— BEGIN Extract provided —

Lessons from Content Teachers of English Language Learners

Jack Dieckmann , M.A.

Some jobs, like teaching, might look simple from a distance. Teachers plan activities for their students, make copies of worksheets, keep track of grades and gold stars, plan a few field trips, and update their bulletin boards with every changing season. And of course, teachers make exciting plans for those long summer vacations.

Ask any teacher if this is an accurate picture of the life of a teacher. You will get a completely different perspective!

The core of teaching in schools involves a relationship among three elements: teachers, students and something to learn. That “something” is typically knowledge and skills to be mastered by students. More recently, that “something” has become a highly detailed and externally defined set of state content standards.

Because these elements seem obvious, teaching, as a practice, is often seen as solely technical and straightforward. It involves some compilation of instructional strategies, well-prepared lectures, perhaps a few hands-on activities and a classroom behavior management system.

Thus, to a casual observer, teaching just does not seem that hard. Explain things clearly and get the students ready for the state-mandated test. This simplistic view seems to underlie recent policy trends for softening the definition of what background a person needs to be certified to teach.

In contrast, researchers and reflective practitioners who have studied teaching are adding depth to help us understand the complexities of what it takes, on a daily basis, across a career, to be an effective teacher (Lampert, 2001).

But what does effective mean? Among some experts, it is common to hear “we know good teaching when we see it” but we have limited tools for developing the teacher competencies needed for effective practice. This is especially true for developing effective teaching practice for language-diverse learners.

Much of the national discussion has been about teacher quality, pointing to the level of university preparation, state credentialing and other individual characteristics of teachers. No doubt these are important to consider. But what seems missing from the dialogue is quality teaching.

School districts continue to provide teacher training, giving information to teachers about “best practices.” Most teachers are passive receivers of this knowledge, and little is known about when and how “best practices” are actually used in the classroom to engage in quality teaching.

This article reports on one of the many school partnerships that the Intercultural Development Research Association has established to create schools that work for all children. It takes many elements working together to create and maintain such schools. Here, we focus on quality teaching, the heart of instructional practice.

— END Extract provided —
— BEGIN Record extracts —

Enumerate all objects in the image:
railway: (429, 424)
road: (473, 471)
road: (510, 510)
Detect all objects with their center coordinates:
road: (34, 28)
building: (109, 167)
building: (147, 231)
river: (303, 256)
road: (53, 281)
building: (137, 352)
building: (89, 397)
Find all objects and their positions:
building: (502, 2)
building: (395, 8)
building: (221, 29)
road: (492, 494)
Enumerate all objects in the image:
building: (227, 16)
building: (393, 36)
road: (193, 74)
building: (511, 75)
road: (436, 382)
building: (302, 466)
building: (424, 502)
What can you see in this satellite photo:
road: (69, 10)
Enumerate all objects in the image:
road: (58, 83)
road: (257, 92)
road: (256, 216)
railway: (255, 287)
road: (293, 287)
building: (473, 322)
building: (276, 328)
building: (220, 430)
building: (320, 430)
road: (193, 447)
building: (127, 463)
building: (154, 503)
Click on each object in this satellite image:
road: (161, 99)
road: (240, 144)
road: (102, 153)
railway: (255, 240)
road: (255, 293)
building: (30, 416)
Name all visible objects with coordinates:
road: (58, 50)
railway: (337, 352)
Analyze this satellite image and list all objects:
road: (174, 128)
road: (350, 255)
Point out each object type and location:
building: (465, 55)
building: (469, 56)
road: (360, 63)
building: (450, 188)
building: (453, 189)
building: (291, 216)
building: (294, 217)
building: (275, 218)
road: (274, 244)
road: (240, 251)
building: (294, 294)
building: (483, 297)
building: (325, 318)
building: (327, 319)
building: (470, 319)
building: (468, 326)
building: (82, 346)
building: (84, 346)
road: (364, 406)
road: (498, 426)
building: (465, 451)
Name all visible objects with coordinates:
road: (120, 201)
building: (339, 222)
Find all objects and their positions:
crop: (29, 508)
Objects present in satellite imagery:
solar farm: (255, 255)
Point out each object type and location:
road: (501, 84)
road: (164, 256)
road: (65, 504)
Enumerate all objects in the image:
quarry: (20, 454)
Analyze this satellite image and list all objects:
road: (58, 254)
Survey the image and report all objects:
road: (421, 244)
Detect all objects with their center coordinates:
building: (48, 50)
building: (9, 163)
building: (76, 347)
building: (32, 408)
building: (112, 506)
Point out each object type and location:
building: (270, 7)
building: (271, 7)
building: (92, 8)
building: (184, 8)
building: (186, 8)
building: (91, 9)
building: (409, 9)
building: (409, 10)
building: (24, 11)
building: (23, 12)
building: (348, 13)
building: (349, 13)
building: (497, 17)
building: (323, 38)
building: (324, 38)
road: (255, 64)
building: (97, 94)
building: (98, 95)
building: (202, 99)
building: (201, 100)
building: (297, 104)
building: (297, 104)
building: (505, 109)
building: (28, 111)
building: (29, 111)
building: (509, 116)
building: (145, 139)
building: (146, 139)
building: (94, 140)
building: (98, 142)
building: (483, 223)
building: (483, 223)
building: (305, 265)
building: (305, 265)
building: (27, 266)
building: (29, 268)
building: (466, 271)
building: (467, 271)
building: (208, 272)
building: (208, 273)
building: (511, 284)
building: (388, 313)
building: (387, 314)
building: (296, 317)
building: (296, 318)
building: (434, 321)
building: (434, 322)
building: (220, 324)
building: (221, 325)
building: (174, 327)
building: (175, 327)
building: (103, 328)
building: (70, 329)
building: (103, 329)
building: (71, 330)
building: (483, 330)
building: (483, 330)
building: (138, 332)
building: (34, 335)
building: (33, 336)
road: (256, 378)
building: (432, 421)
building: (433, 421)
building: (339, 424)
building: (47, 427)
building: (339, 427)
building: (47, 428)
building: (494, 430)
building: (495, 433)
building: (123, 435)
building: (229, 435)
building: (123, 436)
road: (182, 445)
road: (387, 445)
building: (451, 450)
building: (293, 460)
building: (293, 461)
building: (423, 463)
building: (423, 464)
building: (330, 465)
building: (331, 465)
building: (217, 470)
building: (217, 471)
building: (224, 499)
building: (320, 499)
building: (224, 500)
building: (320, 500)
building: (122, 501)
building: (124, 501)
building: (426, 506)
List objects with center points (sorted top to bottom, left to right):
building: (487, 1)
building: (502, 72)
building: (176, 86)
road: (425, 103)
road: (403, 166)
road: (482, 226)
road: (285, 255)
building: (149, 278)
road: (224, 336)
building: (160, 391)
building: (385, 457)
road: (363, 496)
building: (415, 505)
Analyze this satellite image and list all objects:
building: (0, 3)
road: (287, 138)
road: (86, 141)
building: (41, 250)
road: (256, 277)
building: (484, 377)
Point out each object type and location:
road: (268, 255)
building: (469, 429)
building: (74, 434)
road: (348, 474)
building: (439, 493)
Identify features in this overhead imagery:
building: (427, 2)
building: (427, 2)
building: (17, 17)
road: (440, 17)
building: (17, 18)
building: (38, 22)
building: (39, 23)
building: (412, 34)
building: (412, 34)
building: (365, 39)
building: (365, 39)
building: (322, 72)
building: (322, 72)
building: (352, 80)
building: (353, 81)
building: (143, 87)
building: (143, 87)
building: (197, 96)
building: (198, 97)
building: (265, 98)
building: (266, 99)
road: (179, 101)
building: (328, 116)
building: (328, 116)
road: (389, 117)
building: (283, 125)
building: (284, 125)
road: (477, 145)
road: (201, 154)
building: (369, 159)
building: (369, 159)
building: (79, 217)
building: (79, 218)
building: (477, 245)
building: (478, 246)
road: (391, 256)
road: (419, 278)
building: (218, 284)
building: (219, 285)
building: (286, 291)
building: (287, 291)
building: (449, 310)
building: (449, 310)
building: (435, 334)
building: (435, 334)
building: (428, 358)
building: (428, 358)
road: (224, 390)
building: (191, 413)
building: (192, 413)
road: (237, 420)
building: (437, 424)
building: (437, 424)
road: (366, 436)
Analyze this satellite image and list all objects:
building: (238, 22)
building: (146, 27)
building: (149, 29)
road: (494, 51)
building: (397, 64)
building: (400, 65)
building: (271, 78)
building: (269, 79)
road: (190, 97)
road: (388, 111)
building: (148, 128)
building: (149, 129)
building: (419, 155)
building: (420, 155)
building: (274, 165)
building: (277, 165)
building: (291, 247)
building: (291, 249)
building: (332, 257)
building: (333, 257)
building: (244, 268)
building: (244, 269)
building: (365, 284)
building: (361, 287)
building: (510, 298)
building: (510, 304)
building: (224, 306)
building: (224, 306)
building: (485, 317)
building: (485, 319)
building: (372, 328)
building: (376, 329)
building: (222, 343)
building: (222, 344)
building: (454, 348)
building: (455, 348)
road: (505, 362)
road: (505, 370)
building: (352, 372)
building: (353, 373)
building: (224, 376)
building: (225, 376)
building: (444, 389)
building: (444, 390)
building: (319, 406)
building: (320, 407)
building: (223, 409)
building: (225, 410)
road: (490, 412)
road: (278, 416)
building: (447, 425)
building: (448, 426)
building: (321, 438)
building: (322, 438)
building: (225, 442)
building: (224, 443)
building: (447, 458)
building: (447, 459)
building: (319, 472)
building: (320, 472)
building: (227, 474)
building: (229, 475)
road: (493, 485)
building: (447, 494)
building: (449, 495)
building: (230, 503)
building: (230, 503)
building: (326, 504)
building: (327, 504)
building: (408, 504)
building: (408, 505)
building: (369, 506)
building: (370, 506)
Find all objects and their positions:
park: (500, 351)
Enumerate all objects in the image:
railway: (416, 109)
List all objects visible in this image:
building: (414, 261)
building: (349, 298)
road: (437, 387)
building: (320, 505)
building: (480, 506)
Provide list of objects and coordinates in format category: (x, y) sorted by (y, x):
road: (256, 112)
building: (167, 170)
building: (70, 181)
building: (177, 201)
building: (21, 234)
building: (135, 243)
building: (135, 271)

— END Record extracts —

What this exercise asks:
1. From the article on teaching English language learners, copy the part that opens with the words containing "Some jobs, like" and closes with "completely different perspective!".
2. Answer these questions using the article on teaching English language learners:
(a) What three elements make up the core of teaching in schools?
(b) In district training on "best practices," what role do most teachers play?
(c) Which organization established the school partnership that the article reports on?
3. Write the next part of the article on teaching English language learners, starting after its final sentence.

Responses to the exercise:
1.
Some jobs, like teaching, might look simple from a distance. Teachers plan activities for their students, make copies of worksheets, keep track of grades and gold stars, plan a few field trips, and update their bulletin boards with every changing season. And of course, teachers make exciting plans for those long summer vacations.

Ask any teacher if this is an accurate picture of the life of a teacher. You will get a completely different perspective!

2.
(a) Teachers, students and something to learn.
(b) They are passive receivers of the knowledge.
(c) The Intercultural Development Research Association.

3.
Teachers Wrestling with Their Practice

Historically, much of the work done in professional development assumes that teachers need to be “fixed” and that they are singly responsible for the educational achievement gaps in schools today.

No doubt teachers can make a huge difference for students, but there are multiple, competing and sometimes contradictory priorities that teachers have to contend with. For example, teachers are expected to meet every student’s instructional need while at the same time keeping pace with a closely monitored page-by-page scope and sequence determined by central office. Teachers also must make instruction relevant every day to the wide range of students in the class even though the tightly prescribed curriculum has only the high-stakes test as its fundamental organizer and driving force.

Lest you think these are insurmountable barriers, many teachers are taking up the challenge of quality teaching, wrestling with the dilemmas together and getting results.

Here are the words of one teacher thinking about her practice, “I’m working hard every day to change my mindset and remember that my students have a lot to offer each other and should be allowed to direct their own learning.”

This is a self-developed goal from a teacher working with IDRA on an ongoing basis. The statement is remarkable in several ways. It illustrates a teacher’s actions to increase the quality in her teaching.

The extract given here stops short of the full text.